I was born and raised in the leafy suburbs of London, the only child of a single parent family. My Mum came to Jesus when I was around 4 and at that time money was very tight.
My first memory of this Jesus that Mum kept on about was watching her pray because we had no food. As she got up off her knees, there was a knock on the back door. When she opened it, no one was there but a large box of groceries had been left on the doorstep.Even at such a young age I began to realise that there was something to this.
I got my first guitar for my 6th birthday and began to play in my local church. Thanks to the kind help from many good musicians in the church who took me under their wing, I quickly progressed and my earliest solo performance I can remember was around the age of 10.
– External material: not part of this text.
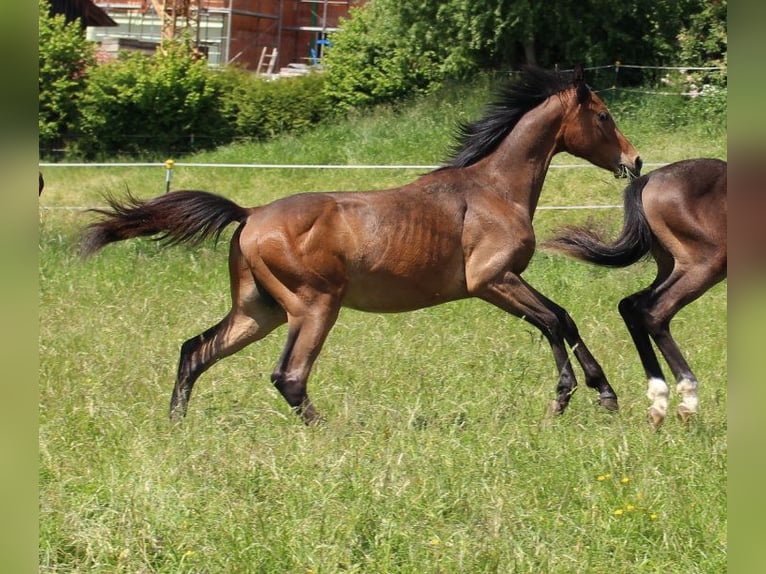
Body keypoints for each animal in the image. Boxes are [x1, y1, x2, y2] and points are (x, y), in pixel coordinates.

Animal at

I had outgrown my first guitar and Mum was paying for a new instrument in instalments and at that point in time there was £20 to pay before I could have it. As she was on her way to get the shopping, outside the betting shop she had to pass lay two £10 notes in the gutter. Several people had walked past them as if they were invisible and my new guitar arrived home minutes later.
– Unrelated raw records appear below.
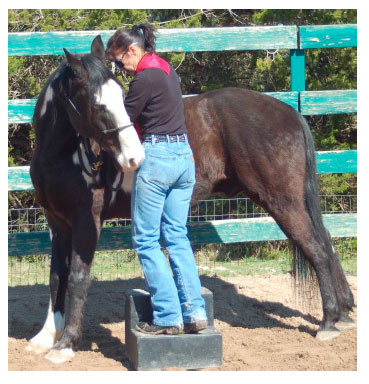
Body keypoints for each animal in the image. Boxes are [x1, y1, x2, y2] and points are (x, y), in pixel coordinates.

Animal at [26, 36, 354, 364]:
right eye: (97, 104)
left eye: (123, 97)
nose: (133, 158)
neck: (62, 156)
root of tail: (290, 112)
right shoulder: (58, 223)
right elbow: (56, 277)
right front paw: (45, 337)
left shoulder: (87, 221)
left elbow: (77, 278)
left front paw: (66, 344)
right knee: (326, 241)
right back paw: (343, 313)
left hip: (284, 202)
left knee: (316, 248)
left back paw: (328, 323)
By the time people started telling me that God doesn't provide, it was already too late. I had witnessed His provision for myself in this and many other ways beside.
Throughout my childhood I witnessed many events similar to these. One time when I was very young, I was crying because Mum couldn't afford a balloon for me. A huge man in a trilby hat who seemed to appear from nowhere, leant down and handed me a balloon then was gone as quickly as he arrived.
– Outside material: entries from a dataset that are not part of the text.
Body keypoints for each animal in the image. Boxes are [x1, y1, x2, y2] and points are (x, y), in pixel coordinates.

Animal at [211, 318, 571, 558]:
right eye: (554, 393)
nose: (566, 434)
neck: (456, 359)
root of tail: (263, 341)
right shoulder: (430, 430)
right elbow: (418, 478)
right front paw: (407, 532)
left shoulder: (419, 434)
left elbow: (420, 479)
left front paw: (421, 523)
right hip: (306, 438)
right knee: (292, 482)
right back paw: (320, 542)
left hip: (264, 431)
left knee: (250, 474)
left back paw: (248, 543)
Another time Mum had £3 spare. I had wanted a scooter as all my friends had one but they were way more expensive than she could afford. As we passed a second hand shop, inside was not just one scooter priced at £3 but two. I even got a choice of colours, and it was a better scooter than all my friends had.
A while later when I was riding it, the frame snapped. As I was bemoaning my loss, a man walking behind us happened to work in a welding shop just down the road and took the scooter in and welded it back together for me.
None of these events were earth shattering in the scheme of things, but to a small boy it meant the world, and my Father in heaven knew it.
By my early teens I had begun to write my own songs and compose music and although fairly basic, I had found a way to express what I wanted to say. I carried on writing songs on and off through my teens, and in my early twenties became one of the worship leaders at my local church.
My journey so far has taught me that I am not the worlds best singer or player, and the talent of many great songwriters before me both humbles and inspres me at the same time, yet I realise I have a message that needs to be shared.